Une fois de plus aussi constatons combien le Ciel par des attentions vraiment particulières, comme la visite du Cardinal Vanutelli au Très Saint-Sacrement de Miracle prend soin d'intervenir, par le jeu des causes secondes, pour entourer toujours le précieux gage d'amour que le Christ a donné à la ville de Douai de toutes les marques de respect, de vénération voire même d'adoration qui lui reviennent.

Déjà par documents datant de la grande Révolution, nous avons pu voir quels prudence, sagesse et fidèle dévouement eucharistique, le Ciel inspira au 29e et dernier Prévôt de l'insigne Collégiale Saint-Amé, M. le Chanoine Pierre-François de Ranst de Berkem, qui mit tout en œuvre pour sauver la Sainte Hostie Miraculeuse de l'impiété et du vandalisme révolutionnaire. Ici remarquons en passant combien le Ciel sait intervenir avec toutes les nuances requises, pour demander au Clergé de Saint-Pierre du temps, d'entourer toujours le Très Saint-Sacrement de Miracle de tout le respect adorable qui lui convient.

Immédiatement avant la grande Guerre, notons aussi, qu'à peine installé sur le Siège Archiépiscopal de Cambrai, Son Excellence Monseigneur Jean-Arthur Chollet avait tenu à venir vénérer le Très Saint-Sacrement de Miracle et à se rendre compte « de visu » de sa parfaite conservation.

Accompagnée de M. le Chanoine Wattel, Professeur de dogme en son grand Séminaire de Cambrai et actuellement Vicaire Général et Supérieur du dit grand Séminaire : Son Excellence prescrivit alors de placer la Sainte Hostie sur un petit lit de ouate et défendit expressément d'ouvrir ensuite la Pyxide d'or. Monseigneur fit aussi établir un rapport constatant sa reconnaissance officielle du Très Saint-Sacrement de Miracle de Douai.

Malheureusement ce rapport disparut lors du bombardement de l'Archevêché par les Allemands au cours de la guerre 1914-1918 et de l'incendie occasionné à cet effet qui dévora toutes les Archives archiépiscopales. A l'occasion de sa reconnaissance officielle du Très Saint-Sacrement de Miracle, et à la suite de tous ses prédécesseurs, Monseigneur avait également prescrit de conserver la Sainte Hostie Miraculeuse dans un tabernacle de l'Église Collégiale ; c'est tout simplement parce qu'aucun des dits tabernacles ne possédait alors de coffre-fort, que la Sainte Hostie avait été ainsi placée, de façon très décente bien sûr, dans celui de la sacristie de la Collégiale.

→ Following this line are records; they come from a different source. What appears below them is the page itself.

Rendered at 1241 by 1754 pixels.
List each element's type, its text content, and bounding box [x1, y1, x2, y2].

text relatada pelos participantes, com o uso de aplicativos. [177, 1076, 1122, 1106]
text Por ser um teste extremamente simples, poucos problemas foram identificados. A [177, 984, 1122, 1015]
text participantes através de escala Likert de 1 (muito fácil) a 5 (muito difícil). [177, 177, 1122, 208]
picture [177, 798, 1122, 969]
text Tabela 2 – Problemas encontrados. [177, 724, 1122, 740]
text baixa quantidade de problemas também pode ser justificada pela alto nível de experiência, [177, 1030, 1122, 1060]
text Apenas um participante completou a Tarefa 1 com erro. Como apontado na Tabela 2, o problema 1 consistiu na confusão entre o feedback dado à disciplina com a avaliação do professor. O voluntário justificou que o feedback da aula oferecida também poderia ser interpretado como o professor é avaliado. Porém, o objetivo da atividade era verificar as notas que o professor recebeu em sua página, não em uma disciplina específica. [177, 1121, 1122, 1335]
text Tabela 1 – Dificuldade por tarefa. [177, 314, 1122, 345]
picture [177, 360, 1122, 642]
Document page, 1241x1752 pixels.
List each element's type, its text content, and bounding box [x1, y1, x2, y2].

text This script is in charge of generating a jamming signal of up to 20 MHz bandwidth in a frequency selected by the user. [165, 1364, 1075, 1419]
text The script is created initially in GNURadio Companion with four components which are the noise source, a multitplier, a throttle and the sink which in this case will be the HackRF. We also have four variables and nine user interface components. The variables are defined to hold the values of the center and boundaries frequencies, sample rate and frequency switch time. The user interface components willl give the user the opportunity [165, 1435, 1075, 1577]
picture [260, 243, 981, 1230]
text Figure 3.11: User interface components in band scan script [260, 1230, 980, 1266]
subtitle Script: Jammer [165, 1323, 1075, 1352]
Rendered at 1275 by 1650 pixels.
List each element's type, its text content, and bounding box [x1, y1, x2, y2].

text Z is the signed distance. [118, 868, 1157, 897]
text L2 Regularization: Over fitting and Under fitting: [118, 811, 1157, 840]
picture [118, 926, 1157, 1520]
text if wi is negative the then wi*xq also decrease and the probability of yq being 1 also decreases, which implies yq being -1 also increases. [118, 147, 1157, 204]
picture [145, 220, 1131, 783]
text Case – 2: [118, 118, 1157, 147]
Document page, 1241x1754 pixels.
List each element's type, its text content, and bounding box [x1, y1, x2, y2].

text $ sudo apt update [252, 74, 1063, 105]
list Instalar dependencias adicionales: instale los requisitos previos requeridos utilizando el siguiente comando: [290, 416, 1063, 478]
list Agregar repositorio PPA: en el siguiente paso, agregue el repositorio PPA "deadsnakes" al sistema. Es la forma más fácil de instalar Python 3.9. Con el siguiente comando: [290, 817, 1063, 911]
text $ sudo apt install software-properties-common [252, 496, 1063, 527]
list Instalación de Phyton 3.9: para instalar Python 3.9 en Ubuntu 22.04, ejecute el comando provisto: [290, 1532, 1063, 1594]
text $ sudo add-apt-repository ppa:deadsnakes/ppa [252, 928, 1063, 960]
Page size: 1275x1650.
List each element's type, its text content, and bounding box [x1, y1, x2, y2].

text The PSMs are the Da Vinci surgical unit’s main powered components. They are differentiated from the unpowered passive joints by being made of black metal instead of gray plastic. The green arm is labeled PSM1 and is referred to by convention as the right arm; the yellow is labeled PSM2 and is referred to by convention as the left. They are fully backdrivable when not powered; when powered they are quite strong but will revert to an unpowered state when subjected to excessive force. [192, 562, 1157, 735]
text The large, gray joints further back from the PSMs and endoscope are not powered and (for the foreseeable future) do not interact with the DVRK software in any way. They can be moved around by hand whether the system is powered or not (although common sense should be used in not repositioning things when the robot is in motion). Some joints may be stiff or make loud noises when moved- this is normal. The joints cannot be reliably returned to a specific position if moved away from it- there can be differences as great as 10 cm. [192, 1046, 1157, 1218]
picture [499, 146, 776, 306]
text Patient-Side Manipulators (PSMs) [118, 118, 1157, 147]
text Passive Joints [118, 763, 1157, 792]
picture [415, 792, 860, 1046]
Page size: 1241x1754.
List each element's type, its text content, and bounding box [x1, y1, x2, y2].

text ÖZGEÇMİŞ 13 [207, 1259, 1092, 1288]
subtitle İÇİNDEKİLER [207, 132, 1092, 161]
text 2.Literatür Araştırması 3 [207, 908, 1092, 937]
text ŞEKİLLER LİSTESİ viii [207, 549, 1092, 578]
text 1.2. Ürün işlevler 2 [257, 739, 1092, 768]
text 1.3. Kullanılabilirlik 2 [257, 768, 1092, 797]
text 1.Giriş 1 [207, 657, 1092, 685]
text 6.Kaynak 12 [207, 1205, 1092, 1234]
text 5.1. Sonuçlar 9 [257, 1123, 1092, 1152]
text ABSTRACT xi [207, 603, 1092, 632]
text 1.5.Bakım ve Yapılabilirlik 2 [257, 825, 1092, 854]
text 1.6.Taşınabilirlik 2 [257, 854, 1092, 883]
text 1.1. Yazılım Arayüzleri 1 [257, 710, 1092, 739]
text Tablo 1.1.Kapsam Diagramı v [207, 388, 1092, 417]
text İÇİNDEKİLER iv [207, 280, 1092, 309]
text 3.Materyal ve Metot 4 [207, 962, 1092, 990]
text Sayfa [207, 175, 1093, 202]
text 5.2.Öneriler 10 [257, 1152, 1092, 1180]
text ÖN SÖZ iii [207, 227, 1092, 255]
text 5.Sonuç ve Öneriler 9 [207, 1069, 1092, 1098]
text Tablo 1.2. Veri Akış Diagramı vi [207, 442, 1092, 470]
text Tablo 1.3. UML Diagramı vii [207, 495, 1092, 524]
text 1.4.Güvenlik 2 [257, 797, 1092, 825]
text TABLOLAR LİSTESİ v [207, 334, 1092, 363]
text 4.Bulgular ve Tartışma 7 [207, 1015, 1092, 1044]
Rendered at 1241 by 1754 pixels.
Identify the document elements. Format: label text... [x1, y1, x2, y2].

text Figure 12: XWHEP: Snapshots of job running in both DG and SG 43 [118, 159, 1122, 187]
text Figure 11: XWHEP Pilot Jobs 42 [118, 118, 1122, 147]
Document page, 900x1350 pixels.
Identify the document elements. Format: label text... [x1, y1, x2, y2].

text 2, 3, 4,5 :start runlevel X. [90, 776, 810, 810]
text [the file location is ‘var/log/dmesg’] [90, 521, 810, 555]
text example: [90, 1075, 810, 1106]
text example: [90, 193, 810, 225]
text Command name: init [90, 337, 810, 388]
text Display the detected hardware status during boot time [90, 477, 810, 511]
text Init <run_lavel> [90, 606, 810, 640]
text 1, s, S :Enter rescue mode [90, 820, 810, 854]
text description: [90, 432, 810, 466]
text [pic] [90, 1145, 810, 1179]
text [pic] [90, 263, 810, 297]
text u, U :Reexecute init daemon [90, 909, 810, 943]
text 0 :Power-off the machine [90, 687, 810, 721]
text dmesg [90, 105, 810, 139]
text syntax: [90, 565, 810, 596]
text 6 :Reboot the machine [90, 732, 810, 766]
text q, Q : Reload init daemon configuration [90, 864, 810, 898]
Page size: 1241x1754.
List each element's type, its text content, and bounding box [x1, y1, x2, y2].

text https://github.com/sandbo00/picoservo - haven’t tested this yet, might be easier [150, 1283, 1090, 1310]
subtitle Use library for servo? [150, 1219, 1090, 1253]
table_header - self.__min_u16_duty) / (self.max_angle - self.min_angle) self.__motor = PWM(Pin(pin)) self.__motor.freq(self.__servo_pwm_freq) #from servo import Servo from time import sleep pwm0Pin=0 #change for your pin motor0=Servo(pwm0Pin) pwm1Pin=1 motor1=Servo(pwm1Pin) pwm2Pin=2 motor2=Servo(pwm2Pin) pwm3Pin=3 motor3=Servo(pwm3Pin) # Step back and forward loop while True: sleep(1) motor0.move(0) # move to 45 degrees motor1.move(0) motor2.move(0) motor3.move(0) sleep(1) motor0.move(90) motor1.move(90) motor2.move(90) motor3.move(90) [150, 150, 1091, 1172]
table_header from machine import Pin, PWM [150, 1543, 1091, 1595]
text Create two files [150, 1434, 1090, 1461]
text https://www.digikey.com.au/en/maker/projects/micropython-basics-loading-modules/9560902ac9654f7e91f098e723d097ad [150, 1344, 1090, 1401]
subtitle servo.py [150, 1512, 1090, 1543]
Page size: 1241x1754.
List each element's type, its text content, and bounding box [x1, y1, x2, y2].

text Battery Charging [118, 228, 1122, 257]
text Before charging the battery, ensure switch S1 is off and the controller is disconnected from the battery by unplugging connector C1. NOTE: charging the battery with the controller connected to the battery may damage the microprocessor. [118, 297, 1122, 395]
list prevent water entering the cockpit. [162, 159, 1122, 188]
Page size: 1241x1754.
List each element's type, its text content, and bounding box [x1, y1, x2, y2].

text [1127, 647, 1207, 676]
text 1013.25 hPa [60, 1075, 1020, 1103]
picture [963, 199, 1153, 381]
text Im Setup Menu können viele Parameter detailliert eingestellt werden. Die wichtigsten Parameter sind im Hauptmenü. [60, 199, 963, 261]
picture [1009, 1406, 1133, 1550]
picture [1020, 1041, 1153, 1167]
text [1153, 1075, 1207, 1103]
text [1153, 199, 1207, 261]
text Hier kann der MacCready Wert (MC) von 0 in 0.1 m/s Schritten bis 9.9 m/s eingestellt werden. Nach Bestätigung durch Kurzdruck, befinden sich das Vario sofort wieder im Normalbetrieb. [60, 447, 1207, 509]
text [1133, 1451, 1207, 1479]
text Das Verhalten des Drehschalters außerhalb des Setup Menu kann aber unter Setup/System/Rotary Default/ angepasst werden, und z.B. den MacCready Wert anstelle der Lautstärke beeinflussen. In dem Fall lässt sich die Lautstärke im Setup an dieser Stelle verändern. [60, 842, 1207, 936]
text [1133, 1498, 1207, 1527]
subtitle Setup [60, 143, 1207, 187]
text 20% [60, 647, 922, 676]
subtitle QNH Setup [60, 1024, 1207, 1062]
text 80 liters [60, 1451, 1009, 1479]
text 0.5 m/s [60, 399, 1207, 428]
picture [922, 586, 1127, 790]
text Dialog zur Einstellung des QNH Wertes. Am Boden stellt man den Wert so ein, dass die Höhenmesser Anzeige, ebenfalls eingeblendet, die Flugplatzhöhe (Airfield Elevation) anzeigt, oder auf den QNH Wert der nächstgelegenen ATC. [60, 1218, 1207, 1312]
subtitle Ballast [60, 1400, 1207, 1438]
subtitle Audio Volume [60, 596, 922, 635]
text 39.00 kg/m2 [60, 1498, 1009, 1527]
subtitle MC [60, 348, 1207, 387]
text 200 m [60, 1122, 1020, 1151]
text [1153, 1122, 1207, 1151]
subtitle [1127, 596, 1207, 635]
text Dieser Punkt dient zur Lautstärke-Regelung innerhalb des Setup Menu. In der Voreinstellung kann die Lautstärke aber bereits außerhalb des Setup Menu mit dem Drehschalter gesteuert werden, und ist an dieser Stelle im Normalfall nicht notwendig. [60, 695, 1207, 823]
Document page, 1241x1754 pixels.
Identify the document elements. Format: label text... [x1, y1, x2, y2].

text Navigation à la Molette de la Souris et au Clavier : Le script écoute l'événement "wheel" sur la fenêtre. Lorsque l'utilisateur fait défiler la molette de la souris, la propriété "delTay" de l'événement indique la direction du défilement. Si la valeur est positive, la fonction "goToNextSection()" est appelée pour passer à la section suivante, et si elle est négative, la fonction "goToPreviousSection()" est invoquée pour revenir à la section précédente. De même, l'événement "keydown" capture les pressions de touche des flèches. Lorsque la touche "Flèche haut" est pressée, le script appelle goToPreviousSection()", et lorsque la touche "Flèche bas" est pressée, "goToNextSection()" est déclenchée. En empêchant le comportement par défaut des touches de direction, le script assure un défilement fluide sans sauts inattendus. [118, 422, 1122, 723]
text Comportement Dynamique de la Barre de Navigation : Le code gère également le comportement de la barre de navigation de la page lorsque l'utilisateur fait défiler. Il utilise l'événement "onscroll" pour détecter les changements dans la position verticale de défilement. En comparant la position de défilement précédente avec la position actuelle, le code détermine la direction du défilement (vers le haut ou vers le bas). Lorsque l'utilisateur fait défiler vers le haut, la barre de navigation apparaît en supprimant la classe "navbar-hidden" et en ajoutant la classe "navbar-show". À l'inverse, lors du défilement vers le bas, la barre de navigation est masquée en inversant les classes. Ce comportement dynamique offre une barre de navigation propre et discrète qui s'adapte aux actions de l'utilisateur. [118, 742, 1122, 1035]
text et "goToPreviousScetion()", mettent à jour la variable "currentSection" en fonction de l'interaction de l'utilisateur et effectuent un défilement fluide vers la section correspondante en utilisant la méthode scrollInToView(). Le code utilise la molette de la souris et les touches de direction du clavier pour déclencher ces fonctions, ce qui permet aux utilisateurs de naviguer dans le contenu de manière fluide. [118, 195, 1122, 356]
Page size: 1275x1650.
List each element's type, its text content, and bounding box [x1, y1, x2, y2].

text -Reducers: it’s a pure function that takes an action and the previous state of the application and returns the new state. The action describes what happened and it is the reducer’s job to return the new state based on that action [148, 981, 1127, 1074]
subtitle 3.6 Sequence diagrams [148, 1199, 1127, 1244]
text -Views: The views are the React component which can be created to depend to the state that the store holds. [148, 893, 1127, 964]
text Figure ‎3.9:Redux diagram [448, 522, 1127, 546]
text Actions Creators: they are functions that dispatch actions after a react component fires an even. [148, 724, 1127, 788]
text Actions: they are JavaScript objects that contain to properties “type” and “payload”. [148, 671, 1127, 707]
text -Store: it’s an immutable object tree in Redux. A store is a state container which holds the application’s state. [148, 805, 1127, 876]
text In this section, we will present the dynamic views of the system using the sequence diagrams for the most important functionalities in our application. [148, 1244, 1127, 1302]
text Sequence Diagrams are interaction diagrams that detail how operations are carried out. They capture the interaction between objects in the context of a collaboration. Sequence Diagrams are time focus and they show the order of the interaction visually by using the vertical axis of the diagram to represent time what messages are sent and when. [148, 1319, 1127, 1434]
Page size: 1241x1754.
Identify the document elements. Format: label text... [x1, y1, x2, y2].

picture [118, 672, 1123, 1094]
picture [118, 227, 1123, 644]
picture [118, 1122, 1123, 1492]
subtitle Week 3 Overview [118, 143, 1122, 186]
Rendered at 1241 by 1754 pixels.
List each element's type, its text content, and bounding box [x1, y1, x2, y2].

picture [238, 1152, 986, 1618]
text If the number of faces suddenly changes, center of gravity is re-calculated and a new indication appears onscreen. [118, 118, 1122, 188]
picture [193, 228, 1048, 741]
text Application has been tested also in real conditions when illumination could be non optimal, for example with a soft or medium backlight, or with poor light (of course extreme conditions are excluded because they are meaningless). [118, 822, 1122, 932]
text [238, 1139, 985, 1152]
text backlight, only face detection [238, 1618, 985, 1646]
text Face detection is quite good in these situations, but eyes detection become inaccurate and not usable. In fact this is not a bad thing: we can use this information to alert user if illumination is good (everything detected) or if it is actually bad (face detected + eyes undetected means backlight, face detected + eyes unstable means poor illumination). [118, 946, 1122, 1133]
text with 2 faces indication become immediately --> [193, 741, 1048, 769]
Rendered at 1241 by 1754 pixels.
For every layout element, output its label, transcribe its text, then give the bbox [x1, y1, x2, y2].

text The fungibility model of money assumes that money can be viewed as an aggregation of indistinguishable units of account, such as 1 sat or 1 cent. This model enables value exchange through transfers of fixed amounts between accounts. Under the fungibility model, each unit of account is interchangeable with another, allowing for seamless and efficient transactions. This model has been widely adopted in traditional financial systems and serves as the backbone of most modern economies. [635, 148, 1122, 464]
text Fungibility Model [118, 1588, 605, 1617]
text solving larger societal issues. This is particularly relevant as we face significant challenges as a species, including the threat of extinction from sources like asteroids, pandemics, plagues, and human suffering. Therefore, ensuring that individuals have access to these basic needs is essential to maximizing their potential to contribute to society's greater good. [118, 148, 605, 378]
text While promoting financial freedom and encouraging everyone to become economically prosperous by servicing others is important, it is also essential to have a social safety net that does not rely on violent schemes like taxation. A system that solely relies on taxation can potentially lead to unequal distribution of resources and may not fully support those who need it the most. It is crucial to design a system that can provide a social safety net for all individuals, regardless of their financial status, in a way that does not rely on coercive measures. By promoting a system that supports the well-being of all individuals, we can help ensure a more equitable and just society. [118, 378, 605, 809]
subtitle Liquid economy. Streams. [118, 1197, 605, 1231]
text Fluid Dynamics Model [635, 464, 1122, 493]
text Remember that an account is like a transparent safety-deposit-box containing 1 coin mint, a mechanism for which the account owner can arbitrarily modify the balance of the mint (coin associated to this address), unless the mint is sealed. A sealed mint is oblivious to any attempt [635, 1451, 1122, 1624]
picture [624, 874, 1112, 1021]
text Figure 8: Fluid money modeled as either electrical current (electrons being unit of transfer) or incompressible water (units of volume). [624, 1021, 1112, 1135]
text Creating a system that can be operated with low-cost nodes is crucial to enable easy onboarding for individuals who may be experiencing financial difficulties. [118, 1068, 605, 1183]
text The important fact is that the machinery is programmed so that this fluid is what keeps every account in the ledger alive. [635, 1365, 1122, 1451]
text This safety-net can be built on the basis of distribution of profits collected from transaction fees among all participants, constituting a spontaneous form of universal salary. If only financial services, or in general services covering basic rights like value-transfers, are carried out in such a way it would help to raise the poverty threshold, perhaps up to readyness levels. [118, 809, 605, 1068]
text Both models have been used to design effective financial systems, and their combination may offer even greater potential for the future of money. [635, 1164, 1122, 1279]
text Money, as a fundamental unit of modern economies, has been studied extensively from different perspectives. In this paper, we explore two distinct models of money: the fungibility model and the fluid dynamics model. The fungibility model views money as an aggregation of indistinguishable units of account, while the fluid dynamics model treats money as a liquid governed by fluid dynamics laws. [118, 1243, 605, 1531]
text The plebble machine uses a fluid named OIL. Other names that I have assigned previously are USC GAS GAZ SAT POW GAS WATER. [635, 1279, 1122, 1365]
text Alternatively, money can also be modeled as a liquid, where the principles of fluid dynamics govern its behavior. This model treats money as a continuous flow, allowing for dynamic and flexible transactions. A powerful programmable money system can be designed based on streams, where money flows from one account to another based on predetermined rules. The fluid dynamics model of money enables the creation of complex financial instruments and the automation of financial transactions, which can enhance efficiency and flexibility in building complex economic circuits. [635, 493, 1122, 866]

Pour répondre à l'empressement et au pieux désir des fidèles M. le Chanoine L. Boumane, Doyen actuel de Saint-Pierre, trouva un ingénieux moyen de faciliter cette vénération du Très Saint-Sacrement de Miracle, pendant toute l'Octave de la Fête-Dieu. Il fit confectionner un prie-Dieu entièrement revêtu de pourpre et possédant dans le dessus du dossier un petit coffret vitré permettant d'y enchâsser la précieuse pyxide que de nombreux Douaisiens viennent ainsi, comme leurs aïeux, vénérer, en s'agenouillant devant la Sainte Hostie et en la baisant avec grande vénération.

Le dévoué et sympathique Doyen Boumane facilite ainsi la coutume si chère aux Douaisiens, et continue du fait, toute la piété vouée jadis par les Prévôts de Saint-Pierre au Très Saint-Sacrement de Miracle, en particulier par le Docteur Colvenère, chancelier de l'Université de Douai et prévôt de Saint-Pierre au XVIe siècle.

Le 11 novembre 1929, lors de l'érection et consécration du bel autel, à sainte Thérèse de l'Enfant-Jésus à Saint-Pierre, à nouveau Monseigneur l'Archevêque intervint pour prescrire un tabernacle, coffre-fort conçu tout à fait ad hoc, pour conserver le précieux Trésor Eucharistique de Douai : le Très Saint-Sacrement de Miracle.

C'est que le Chef vénéré de l'Archidiocèse a toujours témoigné une dévotion toute particulière à la Sainte Hostie Miraculeuse, et comme nous venons de le remarquer, Son Excellence a tenu sans cesse à se préoccuper personnellement de tout ce qui concerne non seulement la Sainte Hostie elle-même, mais encore du respect qui lui convient, et à l'occasion de sa sauvegarde.

Aussi rien d'étonnant à ce que, devant l'imminence de l'invasion allemande en mai 1940, et sachant M. Boumane très fatigué et contraint d'évacuer au plus vite, Son Excellence ait fait appeler (les 2 Vicaires de la Collégiale étant mobilisés) un Prêtre habitué de Saint-Pierre, le samedi 18 mai 1940 au presbytère de Saint-Jacques pour lui confier la précieuse Hostie Miraculeuse, avec ordre formel de ne pas la laisser manipuler, d'évacuer le précieux trésor, dès péril en la demeure, ainsi que de défendre à n'importe qui d'ouvrir la pyxide d'or qui le renferme... Le procès-verbal ci-contre expose comment ce Prêtre qui s'estime tout à fait indigne d'un tel dépôt et d'un si grand honneur s'est efforcé de remplir le mandat que lui a confié son Archevêque.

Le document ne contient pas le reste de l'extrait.